Text extracted from the pages:
——————
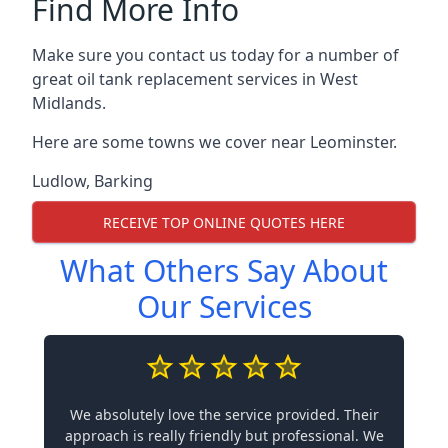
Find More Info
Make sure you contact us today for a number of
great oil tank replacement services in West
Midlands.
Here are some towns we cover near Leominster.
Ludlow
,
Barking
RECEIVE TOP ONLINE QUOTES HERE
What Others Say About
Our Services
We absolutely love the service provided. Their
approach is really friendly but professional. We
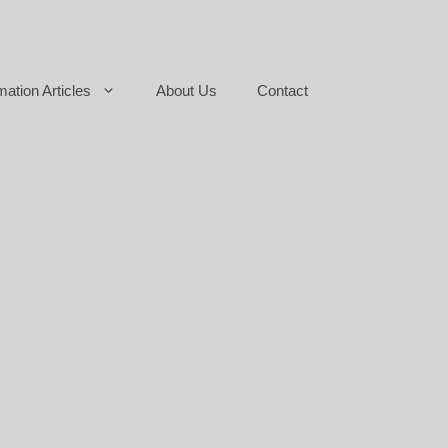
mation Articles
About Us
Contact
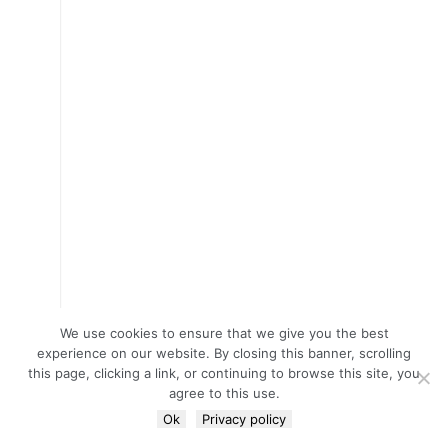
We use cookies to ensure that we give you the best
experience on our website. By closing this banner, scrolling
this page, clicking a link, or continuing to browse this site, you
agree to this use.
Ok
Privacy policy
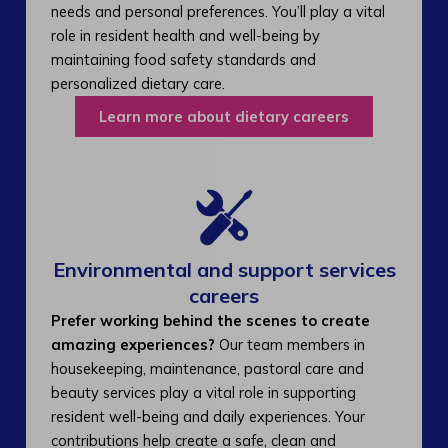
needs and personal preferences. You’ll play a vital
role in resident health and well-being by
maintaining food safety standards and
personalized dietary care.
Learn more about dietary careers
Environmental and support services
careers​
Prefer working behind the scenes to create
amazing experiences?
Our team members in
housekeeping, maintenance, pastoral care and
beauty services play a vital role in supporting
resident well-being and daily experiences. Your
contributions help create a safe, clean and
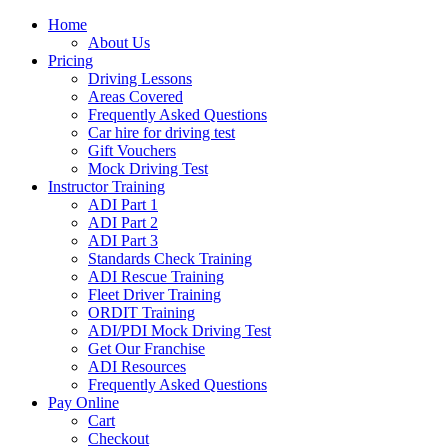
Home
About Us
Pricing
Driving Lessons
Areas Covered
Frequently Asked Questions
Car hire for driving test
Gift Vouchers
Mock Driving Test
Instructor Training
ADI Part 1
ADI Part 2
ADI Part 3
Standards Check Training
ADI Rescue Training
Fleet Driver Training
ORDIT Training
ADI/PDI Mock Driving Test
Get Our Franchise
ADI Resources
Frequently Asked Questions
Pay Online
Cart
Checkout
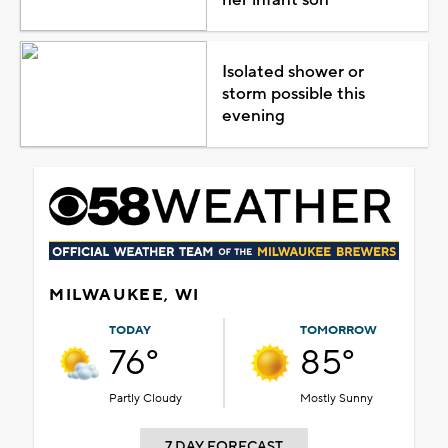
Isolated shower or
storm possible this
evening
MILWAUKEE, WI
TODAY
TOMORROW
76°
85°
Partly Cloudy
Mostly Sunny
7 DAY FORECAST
——————
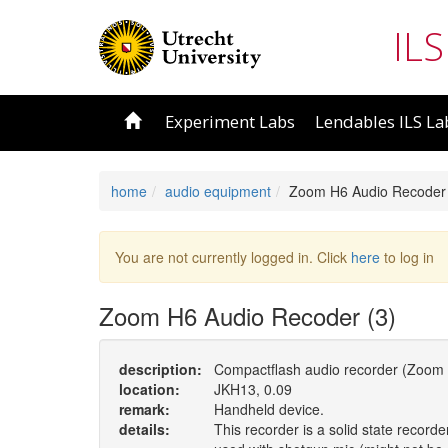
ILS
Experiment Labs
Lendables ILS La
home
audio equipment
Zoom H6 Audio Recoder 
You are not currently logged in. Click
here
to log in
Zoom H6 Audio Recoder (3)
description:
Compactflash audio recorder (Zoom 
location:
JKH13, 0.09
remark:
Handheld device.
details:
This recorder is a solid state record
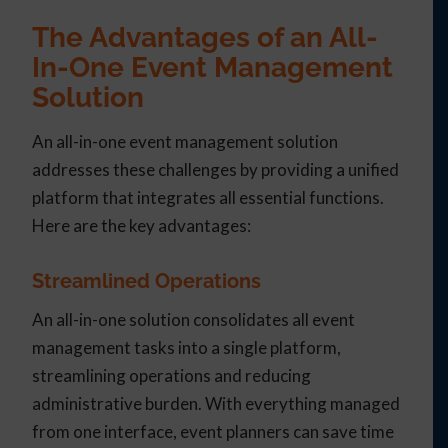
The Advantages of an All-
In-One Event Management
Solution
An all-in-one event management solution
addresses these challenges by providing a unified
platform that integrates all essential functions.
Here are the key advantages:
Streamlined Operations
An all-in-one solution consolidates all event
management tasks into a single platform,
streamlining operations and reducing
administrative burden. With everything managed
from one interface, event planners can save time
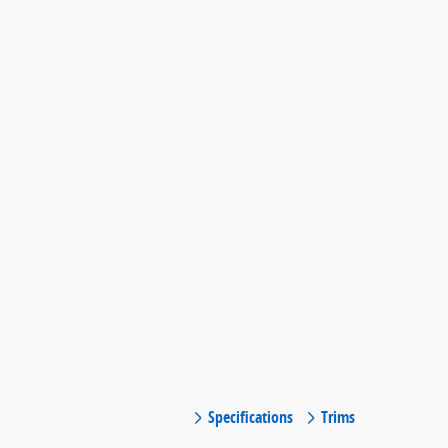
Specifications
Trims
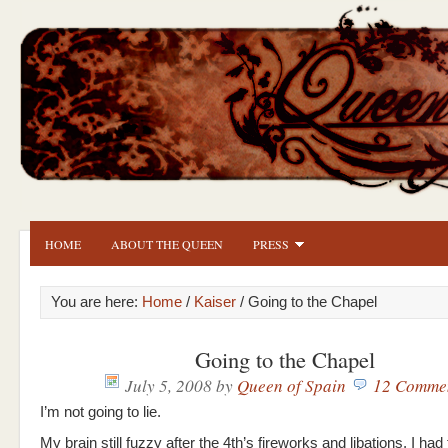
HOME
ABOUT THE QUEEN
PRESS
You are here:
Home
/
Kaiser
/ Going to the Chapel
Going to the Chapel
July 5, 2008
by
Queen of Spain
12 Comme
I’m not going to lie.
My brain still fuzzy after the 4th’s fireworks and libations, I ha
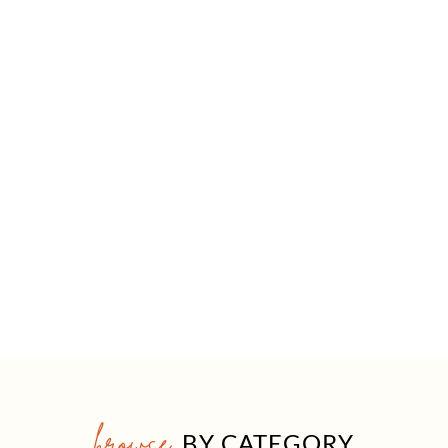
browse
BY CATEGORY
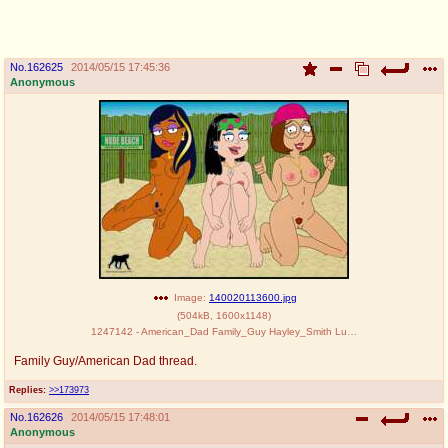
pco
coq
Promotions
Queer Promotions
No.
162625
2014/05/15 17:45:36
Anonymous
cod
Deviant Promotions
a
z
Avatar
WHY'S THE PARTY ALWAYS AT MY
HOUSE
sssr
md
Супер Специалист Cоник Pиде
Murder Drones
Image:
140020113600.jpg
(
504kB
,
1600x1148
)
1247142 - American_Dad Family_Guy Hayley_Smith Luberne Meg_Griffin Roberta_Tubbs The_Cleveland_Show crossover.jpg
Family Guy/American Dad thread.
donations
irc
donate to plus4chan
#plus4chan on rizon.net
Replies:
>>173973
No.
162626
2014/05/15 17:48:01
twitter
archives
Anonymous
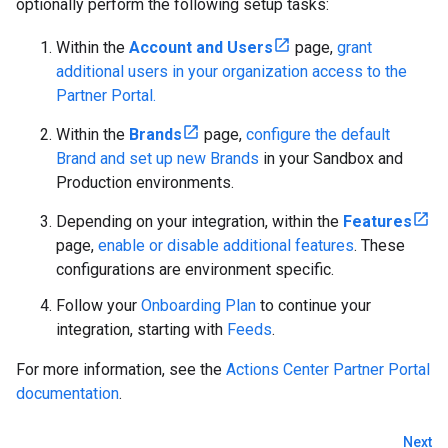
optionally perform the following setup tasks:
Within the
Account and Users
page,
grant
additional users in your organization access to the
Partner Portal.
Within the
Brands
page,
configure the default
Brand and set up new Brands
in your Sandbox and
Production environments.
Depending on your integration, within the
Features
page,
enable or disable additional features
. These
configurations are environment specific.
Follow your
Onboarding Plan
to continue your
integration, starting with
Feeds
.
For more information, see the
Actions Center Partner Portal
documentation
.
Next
——————
Job:
Please recast the stretch from the line containing "We use cookies" through the line containing "Privacy policy" as a Markdown table with the columns Row and Line, giving each line a row number and leaving out blank lines.

Answer area:
| Row | Line |
|---|---|
| 1 | We use cookies to ensure that we give you the best |
| 2 | experience on our website. By closing this banner, scrolling |
| 3 | this page, clicking a link, or continuing to browse this site, you |
| 4 | agree to this use. |
| 5 | Ok |
| 6 | Privacy policy |